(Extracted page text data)
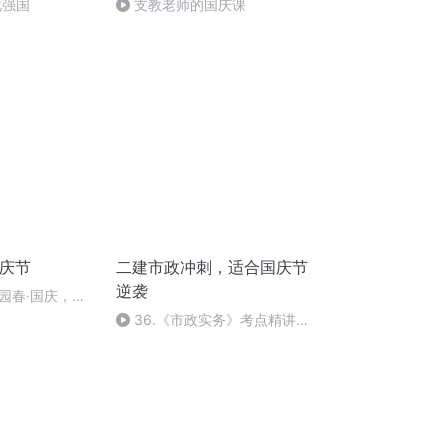
化强国
支教老师的国庆课
国庆节
二建市政冲刺，适合国庆节
逆袭
园春·国庆，朗
36.《市政实务》考点精讲第
36节课_2020926212025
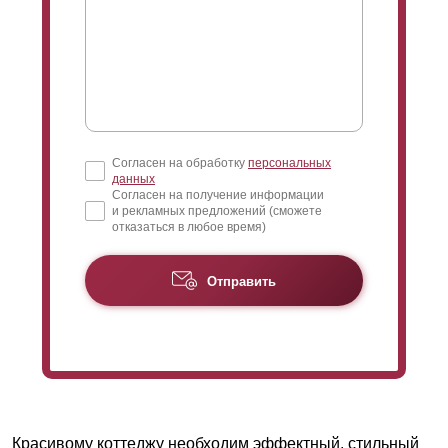
Согласен на обработку
персональных
данных
Согласен на получение информации
и рекламных предложений (сможете
отказаться в любое время)
Отправить
Красивому коттеджу необходим эффектный, стильный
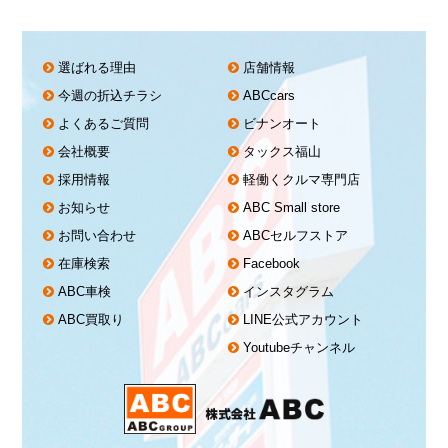
選ばれる理由
店舗情報
今週の折込チラシ
ABCcars
よくあるご質問
ビナンオート
会社概要
タックス福山
採用情報
軽働くクルマ専門店
お知らせ
ABC Small store
お問い合わせ
ABCセルフストア
在庫検索
Facebook
ABC車検
インスタグラム
ABC買取り
LINE公式アカウント
Youtubeチャンネル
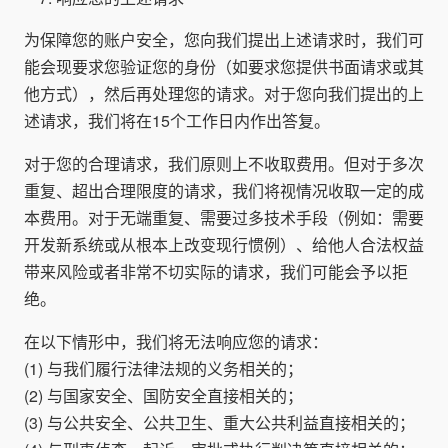
为保障您的账户安全，您向我们提出上述请求时，我们可
能会现要求您验证您的身份（如要求您提供书面请求或其
他方式），然后再处理您的请求。对于您向我们提出的上
述请求，我们将在15个工作日内作出答复。
对于您的合理请求，我们原则上不收取费用。但对于多次
重复、超出合理限度的请求，我们将视情况收取一定的成
本费用。对于无端重复、需要过多技术手段（例如：需要
开发新系统或从根本上改变现行惯例）、给他人合法权益
带来风险或者非常不切实际的请求，我们可能会予以拒
绝。
在以下情形中，我们将无法响应您的请求：
(1) 与我们履行法律法规的义务相关的；
(2) 与国家安全、国防安全直接相关的；
(3) 与公共安全、公共卫生、重大公共利益直接相关的；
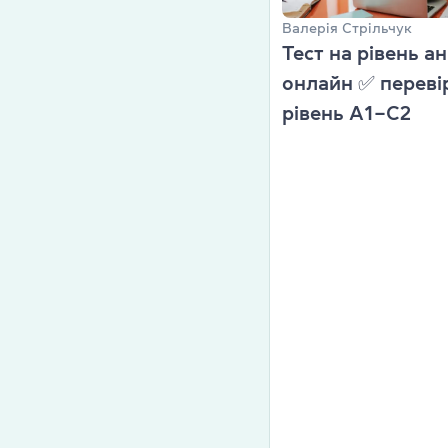
Викладачі
Валерія Стрільчук
Тест на рівень ан
Благодійніст
онлайн ✅ перевір
Блог
рівень А1–С2
Партнери
Новини
Вакансії
Контакти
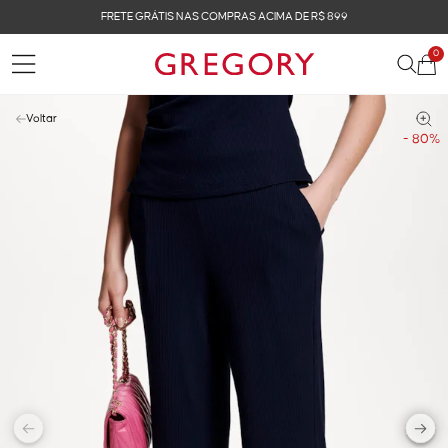
FRETE GRÁTIS NAS COMPRAS ACIMA DE R$ 899
0
Voltar
- 80%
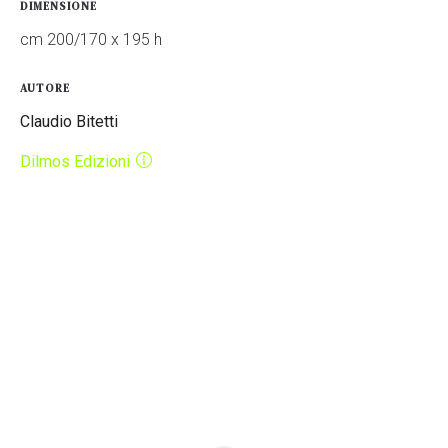
DIMENSIONE
cm 200/170 x 195 h
AUTORE
Claudio Bitetti
Dilmos Edizioni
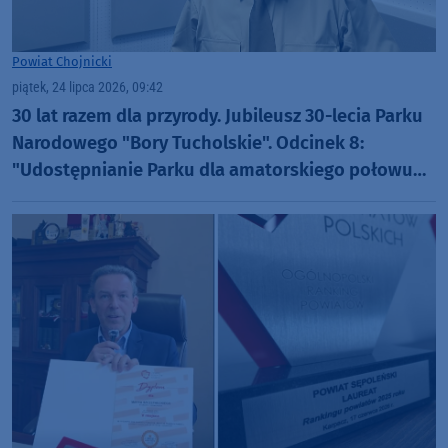
Powiat Chojnicki
piątek, 24 lipca 2026, 09:42
30 lat razem dla przyrody. Jubileusz 30-lecia Parku
Narodowego "Bory Tucholskie". Odcinek 8:
"Udostępnianie Parku dla amatorskiego połowu
ryb oraz filmowania i fotografowania" (WIDEO)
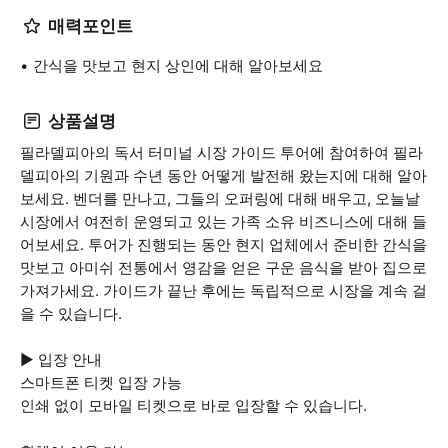
매력포인트
간식을 맛보고 현지 상인에 대해 알아보세요
상품설명
필라델피아의 독서 터미널 시장 가이드 투어에 참여하여 필라
델피아의 기원과 수년 동안 어떻게 발전해 왔는지에 대해 알아
보세요. 벤더를 만나고, 그들의 오퍼링에 대해 배우고, 오늘날
시장에서 여전히 운영되고 있는 가족 소유 비즈니스에 대해 들
어보세요. 투어가 진행되는 동안 현지 업체에서 준비한 간식을
맛보고 아미쉬 전통에서 영감을 얻은 구운 음식을 받아 집으로
가져가세요. 가이드가 끝난 후에는 독립적으로 시장을 계속 걸
을 수 있습니다.
▶ 입장 안내
스마트폰 티켓 입장 가능
인쇄 없이 모바일 티켓으로 바로 입장할 수 있습니다.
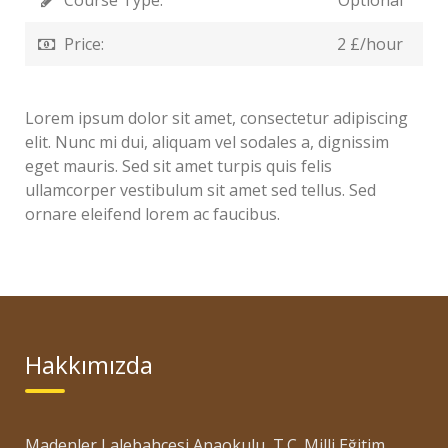
Course Type:
Optional
Price:
2 £/hour
Lorem ipsum dolor sit amet, consectetur adipiscing
elit. Nunc mi dui, aliquam vel sodales a, dignissim
eget mauris. Sed sit amet turpis quis felis
ullamcorper vestibulum sit amet sed tellus. Sed
ornare eleifend lorem ac faucibus.
Hakkımızda
Madenler Lalebahçesi Anaokulu, T.C. Milli Eğitim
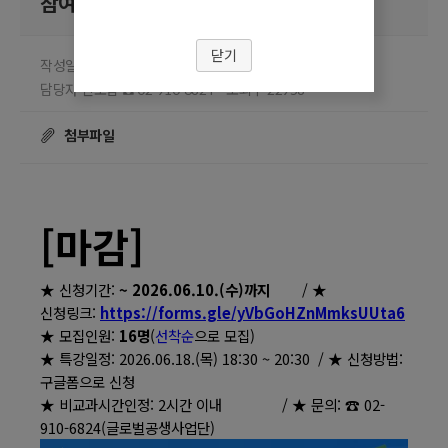
참여학생 모집 안내
닫기
작성일 2026.05.13
담당부서 글로벌공생사업단
담당자 신보람
조회수
☎ 02-910-6824
22958
첨부파일
[마감]
★ 신청기간:
~ 2026.06.10.(수)까지
/ ★
신청링크:
https://forms.gle/yVbGoHZnMmksUUta6
★ 모집인원:
16명
(
선착순
으로 모집)
★ 특강일정: 2026.06.18.(목) 18:30 ~ 20:30 /
★ 신청방법:
구글폼으로 신청
★ 비교과시간인정: 2시간 이내 /
★ 문의: ☎ 02-
910-6824(글로벌공생사업단)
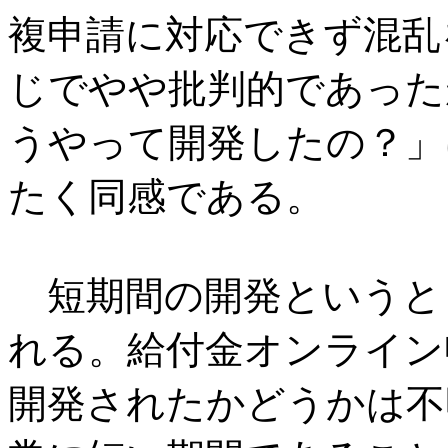
複申請に対応できず混乱
じでやや批判的であった
うやって開発したの？」
たく同感である。
短期間の開発というと
れる。給付金オンライン
開発されたかどうかは不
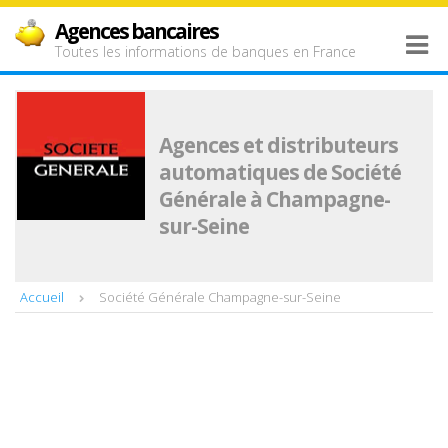
Agences bancaires
Toutes les informations de banques en France
Agences et distributeurs
automatiques de Société
Générale à Champagne-
sur-Seine
Accueil
Société Générale Champagne-sur-Seine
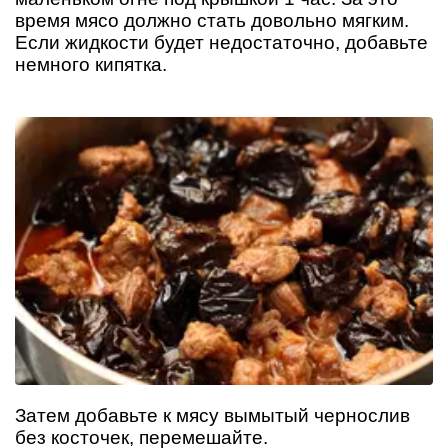
время мясо должно стать довольно мягким.
Если жидкости будет недостаточно, добавьте
немного кипятка.
Затем добавьте к мясу вымытый чернослив
без косточек, перемешайте.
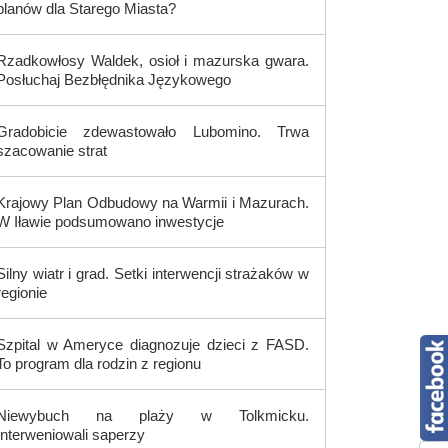
planów dla Starego Miasta?
Rzadkowłosy Waldek, osioł i mazurska gwara.
Posłuchaj Bezbłędnika Językowego
Gradobicie zdewastowało Lubomino. Trwa
szacowanie strat
Krajowy Plan Odbudowy na Warmii i Mazurach.
W Iławie podsumowano inwestycje
Silny wiatr i grad. Setki interwencji strażaków w
regionie
Szpital w Ameryce diagnozuje dzieci z FASD.
To program dla rodzin z regionu
Niewybuch na plaży w Tolkmicku.
Interweniowali saperzy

What to do —
Across all the records above, find each line with "добавьте" in it and copy it.

Result —
Если жидкости будет недостаточно, добавьте
Затем добавьте к мясу вымытый чернослив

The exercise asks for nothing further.